Styles: social documentaries
Others: Harvest of Shame, The Harvest, Which Way Home

It would be condescending to call The Inheritors a simple meditation on childhood poverty in Mexico. While it certainly examines childhood poverty, there is no narration or instructive animations, and there is only the slightest hint that the movie is edited to try to influence our feelings (as of course it was, except that most docs are acutely interested in letting the audience know exactly how they are trying to influence them, which undercuts their message). But even most of these ways of describing The Inheritors seem condescending, because it’s a nearly pretension-less movie. The simplicity of its style seems to say, “You don’t need to say anything about me. Just watch.” And since, at the moment, documentaries are coming out slicker and becoming more popular than ever, saying that is saying something.

A few of the moments that The Inheritors has taken the time to capture:

• A little boy cuts his finger on a machete while carving a small figure out of soft wood. He bandages it with scotch tape that his little brother fetched for him, smiles at the camera, and continues carving.

• Five small children, one cradling an infant, suck at runty tomatoes in the shade of a truck being loaded by their mothers and fathers with crates of healthy tomatoes from the surrounding fields.

• Three boys hike through marshy jungle in tattered sneakers, carrying machetes. Each chops a backload of wood, bundles it with a strong leaf, and humps it back to a donkey they’ve left halfway between their gathering spot and their village.

• A woman loads a basket with peppers in a field at dusk while breastfeeding her baby, who rests complacently in a sash wrapped around her torso.

And many more. Although it breaks its entrancing rhythm three times to edit together the faces of its various subjects into a montage — the only glitzy part of the whole proceedings — The Inheritors is still only doing the best it can by its subjects, which is simply watching them work.

We get the sense that these workers are people who over time developed the most efficient methods of doing the work required of their bodies. Now that they’ve done that, their job is to set their minds to toil, and to be content with it. No more high-tech tools or better conditions will become available. Their faces, though often smiling, seem to be saying it: every day is just more work required of their bodies.

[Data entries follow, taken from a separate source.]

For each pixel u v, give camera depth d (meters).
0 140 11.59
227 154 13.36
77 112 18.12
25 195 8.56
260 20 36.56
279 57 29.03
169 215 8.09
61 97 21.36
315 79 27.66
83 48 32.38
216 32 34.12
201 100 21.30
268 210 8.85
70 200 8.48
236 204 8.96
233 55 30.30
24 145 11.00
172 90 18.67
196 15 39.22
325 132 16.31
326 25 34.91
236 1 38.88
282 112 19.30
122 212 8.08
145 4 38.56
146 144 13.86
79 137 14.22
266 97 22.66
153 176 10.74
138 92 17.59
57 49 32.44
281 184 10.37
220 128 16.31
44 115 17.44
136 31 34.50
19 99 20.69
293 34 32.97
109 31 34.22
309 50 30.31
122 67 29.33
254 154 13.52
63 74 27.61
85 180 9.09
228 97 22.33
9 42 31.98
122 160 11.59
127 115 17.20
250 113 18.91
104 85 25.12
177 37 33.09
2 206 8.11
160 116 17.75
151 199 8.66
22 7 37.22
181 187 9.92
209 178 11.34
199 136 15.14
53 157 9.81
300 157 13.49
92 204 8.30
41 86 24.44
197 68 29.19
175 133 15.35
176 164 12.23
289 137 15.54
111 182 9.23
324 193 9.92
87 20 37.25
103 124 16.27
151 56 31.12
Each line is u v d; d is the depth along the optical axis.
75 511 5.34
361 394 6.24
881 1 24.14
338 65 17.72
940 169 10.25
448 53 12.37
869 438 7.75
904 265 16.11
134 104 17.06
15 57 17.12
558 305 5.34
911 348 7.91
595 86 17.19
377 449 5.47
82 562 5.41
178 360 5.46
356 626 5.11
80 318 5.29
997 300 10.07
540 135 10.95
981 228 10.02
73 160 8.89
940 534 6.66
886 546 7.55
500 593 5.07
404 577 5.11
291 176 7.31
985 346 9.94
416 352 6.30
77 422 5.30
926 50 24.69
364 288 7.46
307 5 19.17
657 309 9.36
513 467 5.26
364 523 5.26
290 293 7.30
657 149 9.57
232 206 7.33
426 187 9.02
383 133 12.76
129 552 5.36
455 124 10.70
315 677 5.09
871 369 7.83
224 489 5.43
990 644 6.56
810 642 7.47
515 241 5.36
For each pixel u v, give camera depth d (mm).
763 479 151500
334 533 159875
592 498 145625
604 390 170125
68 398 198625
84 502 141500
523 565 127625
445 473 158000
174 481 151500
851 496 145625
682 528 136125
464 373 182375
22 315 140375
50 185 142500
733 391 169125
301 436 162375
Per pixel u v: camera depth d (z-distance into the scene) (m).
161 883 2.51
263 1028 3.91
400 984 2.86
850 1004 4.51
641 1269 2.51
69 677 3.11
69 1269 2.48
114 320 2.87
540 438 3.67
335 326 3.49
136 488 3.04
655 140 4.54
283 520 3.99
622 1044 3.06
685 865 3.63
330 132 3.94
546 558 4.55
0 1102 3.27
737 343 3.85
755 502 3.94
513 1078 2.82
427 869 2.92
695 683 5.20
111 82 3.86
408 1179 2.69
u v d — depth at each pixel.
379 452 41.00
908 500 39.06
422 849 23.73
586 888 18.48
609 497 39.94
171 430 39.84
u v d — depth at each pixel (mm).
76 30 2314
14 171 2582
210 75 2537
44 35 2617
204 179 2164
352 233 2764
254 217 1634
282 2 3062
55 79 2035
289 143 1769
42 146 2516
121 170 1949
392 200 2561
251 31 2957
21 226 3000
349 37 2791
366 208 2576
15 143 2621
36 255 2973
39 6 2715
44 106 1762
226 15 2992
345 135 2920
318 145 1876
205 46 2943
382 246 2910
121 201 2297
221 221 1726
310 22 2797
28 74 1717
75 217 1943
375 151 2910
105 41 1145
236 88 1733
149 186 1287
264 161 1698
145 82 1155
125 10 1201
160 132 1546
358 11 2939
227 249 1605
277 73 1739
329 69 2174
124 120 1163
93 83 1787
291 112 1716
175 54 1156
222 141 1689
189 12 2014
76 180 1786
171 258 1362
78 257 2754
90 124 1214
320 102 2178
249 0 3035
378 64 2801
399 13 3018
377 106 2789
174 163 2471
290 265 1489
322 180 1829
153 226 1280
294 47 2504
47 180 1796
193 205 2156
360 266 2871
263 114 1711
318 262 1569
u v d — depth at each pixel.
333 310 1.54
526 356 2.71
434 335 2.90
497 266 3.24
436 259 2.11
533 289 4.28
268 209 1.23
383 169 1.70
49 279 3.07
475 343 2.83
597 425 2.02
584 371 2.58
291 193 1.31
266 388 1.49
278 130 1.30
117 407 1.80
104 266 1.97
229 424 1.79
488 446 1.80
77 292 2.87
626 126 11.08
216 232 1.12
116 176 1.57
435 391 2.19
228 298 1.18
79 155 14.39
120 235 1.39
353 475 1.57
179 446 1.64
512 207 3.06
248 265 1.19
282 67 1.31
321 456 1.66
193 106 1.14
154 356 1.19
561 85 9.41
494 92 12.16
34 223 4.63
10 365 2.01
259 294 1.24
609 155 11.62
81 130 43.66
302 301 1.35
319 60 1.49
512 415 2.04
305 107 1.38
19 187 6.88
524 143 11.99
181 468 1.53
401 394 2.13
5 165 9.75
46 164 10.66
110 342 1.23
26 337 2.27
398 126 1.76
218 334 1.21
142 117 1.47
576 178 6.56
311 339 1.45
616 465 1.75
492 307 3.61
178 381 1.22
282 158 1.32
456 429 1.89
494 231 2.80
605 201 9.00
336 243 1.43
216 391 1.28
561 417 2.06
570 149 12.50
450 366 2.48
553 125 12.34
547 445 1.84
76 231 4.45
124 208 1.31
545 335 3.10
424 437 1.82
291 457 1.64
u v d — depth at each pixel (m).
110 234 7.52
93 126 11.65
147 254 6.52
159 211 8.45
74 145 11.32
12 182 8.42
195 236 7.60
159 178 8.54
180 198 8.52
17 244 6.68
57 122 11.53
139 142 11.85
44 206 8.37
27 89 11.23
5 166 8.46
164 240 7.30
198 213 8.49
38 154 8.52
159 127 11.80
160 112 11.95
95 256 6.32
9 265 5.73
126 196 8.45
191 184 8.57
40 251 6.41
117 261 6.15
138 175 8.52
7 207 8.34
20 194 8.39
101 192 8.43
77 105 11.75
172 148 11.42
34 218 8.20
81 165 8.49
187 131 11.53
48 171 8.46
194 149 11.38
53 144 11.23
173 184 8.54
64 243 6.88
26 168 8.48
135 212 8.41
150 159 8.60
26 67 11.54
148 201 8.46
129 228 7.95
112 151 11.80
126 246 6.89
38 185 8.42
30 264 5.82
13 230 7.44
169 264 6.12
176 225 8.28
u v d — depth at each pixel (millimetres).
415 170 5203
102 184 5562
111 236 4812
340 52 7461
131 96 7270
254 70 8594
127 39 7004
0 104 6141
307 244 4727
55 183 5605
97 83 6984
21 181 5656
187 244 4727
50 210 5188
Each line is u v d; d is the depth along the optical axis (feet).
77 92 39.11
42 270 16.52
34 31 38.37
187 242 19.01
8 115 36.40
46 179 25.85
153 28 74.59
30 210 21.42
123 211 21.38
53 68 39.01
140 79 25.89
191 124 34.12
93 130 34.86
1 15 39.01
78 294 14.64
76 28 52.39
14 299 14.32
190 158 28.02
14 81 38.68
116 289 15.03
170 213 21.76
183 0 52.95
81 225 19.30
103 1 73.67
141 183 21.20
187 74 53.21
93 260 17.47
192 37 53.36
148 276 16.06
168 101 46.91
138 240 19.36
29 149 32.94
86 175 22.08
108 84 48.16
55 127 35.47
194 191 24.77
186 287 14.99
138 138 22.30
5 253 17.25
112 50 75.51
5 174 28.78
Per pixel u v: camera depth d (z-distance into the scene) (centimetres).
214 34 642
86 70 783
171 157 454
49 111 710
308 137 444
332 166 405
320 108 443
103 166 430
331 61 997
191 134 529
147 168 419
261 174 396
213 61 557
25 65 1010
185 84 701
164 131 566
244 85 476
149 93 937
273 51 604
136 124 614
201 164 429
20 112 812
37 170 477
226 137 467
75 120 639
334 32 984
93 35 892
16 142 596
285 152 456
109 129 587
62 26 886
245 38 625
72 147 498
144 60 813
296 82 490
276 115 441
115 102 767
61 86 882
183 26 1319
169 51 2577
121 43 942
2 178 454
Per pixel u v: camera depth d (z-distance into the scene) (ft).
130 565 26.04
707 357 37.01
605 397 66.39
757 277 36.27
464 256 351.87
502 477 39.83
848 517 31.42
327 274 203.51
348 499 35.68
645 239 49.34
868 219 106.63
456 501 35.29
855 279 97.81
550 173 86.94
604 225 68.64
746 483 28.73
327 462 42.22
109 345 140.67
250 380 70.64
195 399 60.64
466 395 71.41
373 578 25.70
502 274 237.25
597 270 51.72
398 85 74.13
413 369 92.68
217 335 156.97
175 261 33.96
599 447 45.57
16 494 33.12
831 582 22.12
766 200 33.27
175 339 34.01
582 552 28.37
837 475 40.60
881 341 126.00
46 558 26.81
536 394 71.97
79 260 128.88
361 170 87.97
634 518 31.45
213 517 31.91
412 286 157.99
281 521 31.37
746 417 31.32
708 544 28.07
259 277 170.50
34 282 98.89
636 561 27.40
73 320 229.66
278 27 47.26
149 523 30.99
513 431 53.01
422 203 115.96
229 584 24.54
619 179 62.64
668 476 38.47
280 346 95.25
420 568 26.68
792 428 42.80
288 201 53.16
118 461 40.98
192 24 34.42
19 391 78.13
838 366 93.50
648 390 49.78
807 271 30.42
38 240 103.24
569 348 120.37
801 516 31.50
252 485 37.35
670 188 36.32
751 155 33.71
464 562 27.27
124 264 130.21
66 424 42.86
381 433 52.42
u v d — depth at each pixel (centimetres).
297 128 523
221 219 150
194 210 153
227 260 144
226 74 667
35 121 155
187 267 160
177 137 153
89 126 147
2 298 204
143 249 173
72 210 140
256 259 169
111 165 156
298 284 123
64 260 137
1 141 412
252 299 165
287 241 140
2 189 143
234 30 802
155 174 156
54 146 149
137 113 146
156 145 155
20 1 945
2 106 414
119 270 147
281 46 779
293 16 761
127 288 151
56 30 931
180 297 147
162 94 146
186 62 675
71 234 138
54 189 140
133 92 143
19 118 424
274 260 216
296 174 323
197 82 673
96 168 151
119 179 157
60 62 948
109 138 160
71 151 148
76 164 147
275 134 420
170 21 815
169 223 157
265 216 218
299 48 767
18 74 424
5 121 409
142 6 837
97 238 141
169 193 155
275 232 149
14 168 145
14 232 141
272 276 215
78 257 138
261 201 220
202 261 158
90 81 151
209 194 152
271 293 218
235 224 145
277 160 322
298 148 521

This understated film is about the detail and strain and even the pleasure of work, yet the implicit argument, that its subjects are being exploited, is totally convincing. No overseers or suited businessmen or ranch owners are shown, but — as Walker Evans knew — showing the oppressed working well is the surest way to win sympathy for them. It’s clear these people are being forced to put their children to work from the time they’re toddlers, same as their parents did to them, and that they may not even have the luxury of an overseer to complain to.

What’s to be done about it? Well, does it seem strange that Michael Moore’s voice doesn’t chime in over the sound of the workers, unloading opinions about the corruption of the Federal government or the stranglehold of the drug cartels or the rampant imposition of American corporations on Mexican life? Does it seem strange, or do we already feel these things to be true when we see these people? Does it seem like a good thing for once that the subjects of The Inheritors have done someone else’s work for him, just by allowing a camera into their lives?